Maisterravalbuena is pleased to present the gallery’s third exhibition of the Peruvian artist Daniel Jacoby.
“Camouflage for a very specific place” is an exhibition exclusively dedicated to drawing, and the artist’s first
exhibition based on this technique.
The exhibition stems from the need to draw without any purpose beyond the reflection on the act of making. The
drawing is planned and developed at the moment of its creation, when an immediate connection between the
hand and the head takes place. The image forms as these two body parts interact and, therefore, the imperfect
print of that learning process is captured on the paper. This exhibition might be understood as a kaleidoscope of
latent images in the artist’s mind, and a retrospective on previous works, like a compilation of learning processes
hidden under the surface of a sculpture or the plot of a movie, which is one of the artist’s common tools.
The title of the exhibition “Camouflage for a very specific place”, which also entitles one group of drawings, may seem
not to be in connection with the images shown, evidencing the formal indetermination of the drawings, but it is
indeed a title that describes what we are seeing, giving rise to a paradoxical game between the use of the title’s
categorical language and the apparent abstraction of the drawings. The idea of “camouflage” decodes for us the
mess of lines composing the drawings and turns them into a formal metaphor of how reality disguises before us
and how we camouflage before it. The camouflages multiply throughout the exhibition, where each drawing
mirror the others, as observed in the reflective relationship between the drawing made on the wall- called “You
wake up full of energy after that”- and “Camouflage for a not-so-specific place IX”; or in the six-drawing group “Camouflage
for a very specific place”, hanging from the same wall.
In line with the title, the drawings take us to very specific places -or not so specific-. They are spaces resulting
from a systematic and unornamented movement of the hand as it traces lines, little by little composing the
context.
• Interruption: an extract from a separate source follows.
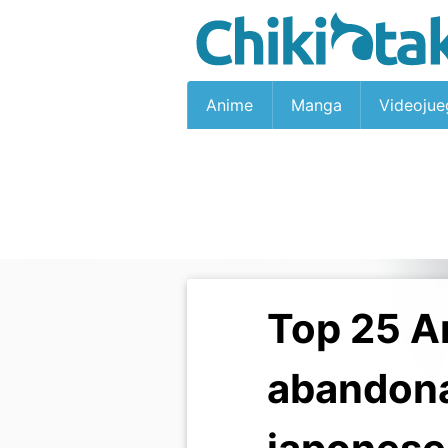
Anime
Manga
Videojue
Top 25 A
abandonad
That superposition of plots take us to places that may bear very specific names, but may not be so
specific when representing them: jungles, oceans, utopian cities seen from a bird’s eye, mechanical systems,
crossing-outs, virtual models, electronic circuits, etc…
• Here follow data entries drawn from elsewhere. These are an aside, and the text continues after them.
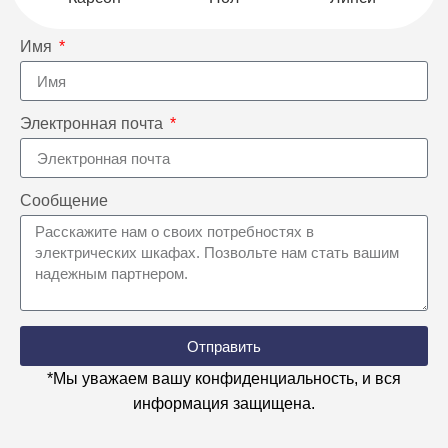
Имя
Электронная почта
Сообщение
Отправить
*Мы уважаем вашу конфиденциальность, и вся
информация защищена.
This presentation of drawings as a large system of references, which all the drawings exhibited reflect, works also
as visual files that recall old projects, such as the “Sidney” sculptures, started in 2014 and still in progress, or the
2016 “Jagata” video, that was shot in Japan and shows images of the complexity of the Tokyo train system.
In addition to the two groups of drawings mentioned above, “I already know them all”-above the wall drawings- is
the most narrative piece and the one that best explains the exhibition. It is a group of six black-ink drawings that
were composed as a series of moments in clear correspondence with the fragmented structure of videos, such as
“Ahold of Get The Things To”, 2014, or “Mountain Plain Mountain”, 2018, where one single situation is seen from the
different characters’ views, giving rise to multiple forms of certainty. These drawings are presented as six possible
ways to compose one of them, a display of the different possibilities when it comes to building and dissecting an
image. It is just another way to reveal the process of learning.